• [Problems and tasks]:
1. List every year named inside the posts of the Wheel Horse forum thread. Leave out the dates shown next to the usernames.
2. From the Wheel Horse forum thread, return the passage that begins at the words "there should be" and stops after "8HP Kohler engine.".
3. According to the Wheel Horse forum thread, where should the data plate be on the tractor?

• [Extracted text]:
════════════════════

# wheel horse and blower



## italiano62 (Dec 7, 2011)

Hy guys got a chance a great shape wheelhorse with blower
can anyone tell me this model guy is clueless and can't find 
numbers and engine size (UHG)

Thanks pete


----------



## sscotsman (Dec 8, 2010)

Based on the hood style, its definitely a model made 1965 to 1969.
I took a look through some photos, and it could be a 1967 model 867:

1967 867 - RedSquare Wheel Horse Forum

although the guy who posted those photos said its an 8-speed, when the decal on the side clearly says 6-speed.,
so thats odd. but its something very close to that.
(and its likely that is actually your model, although I dont know enough about models of that era to confirm it 100%)

Looks like its in great shape! 
are you sure the snowthrower matches the tractor? it probably does, but you never know..
people could be selling things separately that dont necessarily go together..

Im a new Wheel Horse convert! Just bought a "round hood" this spring, a 1964 model 854:
Scot's Wheel Horse Page










I plan to restore it!
when its done, assuming I can do a good job, im hoping it will look like this:
http://rbwheelhorsestables.yolasite.com/resources/1964 854.JPG
although it will my first time doing a restoration, so it might not look quite that good! 

there should be a "data plate" on the lower dash panel above the shifter..take a look there and see if you can find any model or serial numbers..

best wheel horse forum, for lots of info: RedSquare Wheel Horse Forum

Scot


----------



## sscotsman (Dec 8, 2010)

If it is a 1967 model 867, it would be a 8HP Kohler engine.

Scot


----------



## italiano62 (Dec 7, 2011)

════════════════════

• [Raw data]:

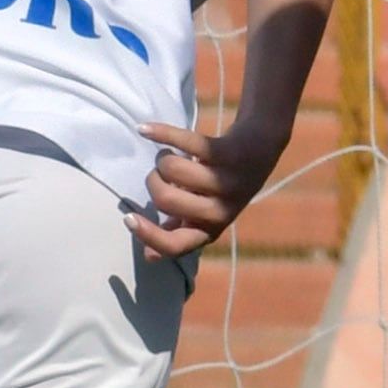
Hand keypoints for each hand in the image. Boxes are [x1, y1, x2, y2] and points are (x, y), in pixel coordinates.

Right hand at [132, 120, 286, 261]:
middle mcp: (221, 211)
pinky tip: (145, 131)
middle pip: (165, 199)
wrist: (259, 150)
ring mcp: (227, 182)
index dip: (148, 234)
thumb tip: (149, 257)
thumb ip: (177, 230)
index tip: (128, 217)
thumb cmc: (220, 186)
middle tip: (160, 174)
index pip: (175, 245)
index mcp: (209, 230)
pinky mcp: (230, 153)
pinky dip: (161, 133)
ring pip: (173, 168)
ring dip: (163, 157)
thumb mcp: (202, 212)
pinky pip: (186, 142)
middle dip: (153, 181)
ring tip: (171, 155)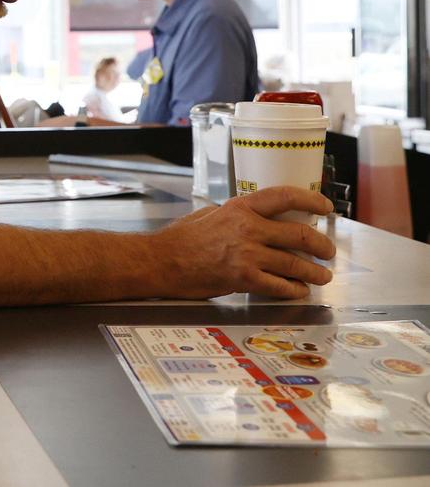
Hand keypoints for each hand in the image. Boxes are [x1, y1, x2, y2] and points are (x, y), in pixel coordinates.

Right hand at [155, 187, 335, 299]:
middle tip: (327, 252)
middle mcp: (248, 229)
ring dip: (315, 272)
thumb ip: (236, 215)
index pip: (286, 197)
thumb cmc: (180, 239)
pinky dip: (294, 290)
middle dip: (322, 246)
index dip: (312, 202)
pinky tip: (299, 290)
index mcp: (240, 207)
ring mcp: (247, 255)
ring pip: (296, 264)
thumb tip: (256, 218)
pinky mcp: (243, 279)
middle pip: (300, 235)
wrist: (160, 261)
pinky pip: (280, 286)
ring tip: (322, 276)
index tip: (325, 208)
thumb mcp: (209, 214)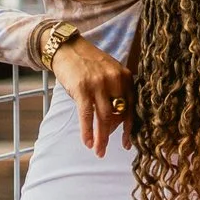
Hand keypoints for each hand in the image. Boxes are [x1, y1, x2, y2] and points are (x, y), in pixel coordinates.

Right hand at [51, 35, 132, 155]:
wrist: (67, 48)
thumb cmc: (89, 64)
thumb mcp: (110, 72)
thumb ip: (116, 92)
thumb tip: (116, 121)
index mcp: (125, 77)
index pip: (132, 106)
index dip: (129, 127)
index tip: (127, 143)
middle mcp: (115, 80)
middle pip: (118, 114)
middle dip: (113, 135)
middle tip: (106, 150)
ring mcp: (99, 84)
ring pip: (104, 117)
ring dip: (101, 138)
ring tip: (98, 151)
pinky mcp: (82, 88)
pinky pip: (87, 115)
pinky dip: (87, 131)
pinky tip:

════════════════════

• [Exercise solutions]:
1. 1965, 1969, 1967, 1964

2.
there should be a "data plate" on the lower dash panel above the shifter..take a look there and see if you can find any model or serial numbers..

best wheel horse forum, for lots of info: RedSquare Wheel Horse Forum

Scot


----------



## sscotsman (Dec 8, 2010)

If it is a 1967 model 867, it would be a 8HP Kohler engine.

3. On the lower dash panel above the shifter.